Consigna 1
Reproduce un pasaje del texto sobre la Liga de Cambrai. Empieza en las palabras "Ocho años duró" y detente después de "y otras plazas.".
Consigna 2
Retoma el texto sobre la guerra de la Liga de Cambrai y prosíguelo a partir de su última oración.

Fragmento del documento

━━━━━━━━━━━━━━━━

Ocho años duró aquella contienda, también conocida como Tercera Guerra Italiana, originada por el plan de Julio II de poner coto a la creciente influencia que estaba adquiriendo en el norte de Italia la Serenísima República de Venecia, al aprovechar ésta la muerte del papa Alejandro VI y la consiguiente pérdida de la Romaña -una región septentrional que abarcaba casi desde el Tirreno al Adriático- por parte de su hijo César. Los venecianos vieron en ello una oportunidad de compensar las pérdidas sufridas en su reciente choque con los turcos y en 1503 se apoderaron de Rímini, Faenza y otras plazas.

El nuevo Papa, dispuesto a quitar de enmedio cualquier recuerdo de los Borgia, encarceló a César y exigió a Venecia la devolución de la Romaña, cuya ubicación resultaba de gran interés estratégico para controlar las comunicaciones entre la península italiana y el resto del continente. Los venecianos se mostraron dispuestos a reconocer la soberanía papal y a pagarle un tributo, pero no a entregar las ciudades exigidas -entre ellas las mencionadas Rímini y Faenza, además de Rávena-, con lo que el temperamental Julio II decidió crear una alianza contra ellos en 1508.

Así nació la Liga de Cambrai, a la que se adhirieron Luis XII de Francia, Maximiliano I de Austria y Fernando II de Aragón más el Duque de Ferrara y el Marqués de Mantua, todos ellos con intereses antivenecianos. Aunque oficialmente se adujo que el motivo de la firma era unirse contra el turco, en realidad los franceses aspiraban a engrosar el Milanesado con Brescia, Cremona, Bérgamo y Crema, mientras que los aragoneses querían Otranto, Bríndisi, Mola di Bari, Polignano a Mare, Monopoli y Trani. Asimismo, Maximiliano, que acababa de tomar Istria, ambicionaba Verona, Padua, Vicenza y la región de Friul.

━━━━━━━━━━━━━━━━

Material recopilado

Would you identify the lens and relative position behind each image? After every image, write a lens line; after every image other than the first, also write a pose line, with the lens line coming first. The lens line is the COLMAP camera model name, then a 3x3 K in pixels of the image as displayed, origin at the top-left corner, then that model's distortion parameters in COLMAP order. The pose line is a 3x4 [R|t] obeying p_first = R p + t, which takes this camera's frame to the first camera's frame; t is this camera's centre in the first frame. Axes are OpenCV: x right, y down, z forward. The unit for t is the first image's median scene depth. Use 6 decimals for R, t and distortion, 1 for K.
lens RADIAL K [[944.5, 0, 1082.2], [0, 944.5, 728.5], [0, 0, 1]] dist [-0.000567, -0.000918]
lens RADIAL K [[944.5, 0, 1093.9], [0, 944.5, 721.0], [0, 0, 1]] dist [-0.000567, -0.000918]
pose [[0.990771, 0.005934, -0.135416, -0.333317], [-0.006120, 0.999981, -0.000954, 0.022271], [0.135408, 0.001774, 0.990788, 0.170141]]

━━━━━━━━━━━━━━━━

Respuesta 1
Ocho años duró aquella contienda, también conocida como Tercera Guerra Italiana, originada por el plan de Julio II de poner coto a la creciente influencia que estaba adquiriendo en el norte de Italia la Serenísima República de Venecia, al aprovechar ésta la muerte del papa Alejandro VI y la consiguiente pérdida de la Romaña -una región septentrional que abarcaba casi desde el Tirreno al Adriático- por parte de su hijo César. Los venecianos vieron en ello una oportunidad de compensar las pérdidas sufridas en su reciente choque con los turcos y en 1503 se apoderaron de Rímini, Faenza y otras plazas.

Respuesta 2
Como se ve, el Sacro Imperio ya había iniciado las hostilidades debidamente animado por el Papa. Al frente de un ejército, invadió territorio veneciano con la excusa de ir a Roma para la coronación imperial, pero resultó derrotado en la batalla de Cadore y su contraataque también fracasó, permitiendo que el enemigo conquistase el condado de Gorizia. El emperador estaba negociando una tregua cuando recibió la oferta de incorporarse a la Liga de Cambrai con la promesa de recuperar Trieste y ganar las plazas antes reseñadas.

Julio II emitió un interdicto (censura eclesiástica) contra Venecia, que reunió un ejército de cincuenta mil hombres para afrontar el avance iniciado por cuarenta mil franceses. Sin embargo, los condotieros contratados ad hoc no supieron coordinarse y en 1509 los galos se impusieron en la batalla de Agnadello, que permitió a Luis XII controlar Lombardía. Las otras ciudades quedaron indefensas y se rindieron a Maximiliano, mientras las tropas pontificias ocupaban la Romaña y Rávena. Fernando, como estaba previsto, obtuvo Nápoles, Mantua y Ferrara.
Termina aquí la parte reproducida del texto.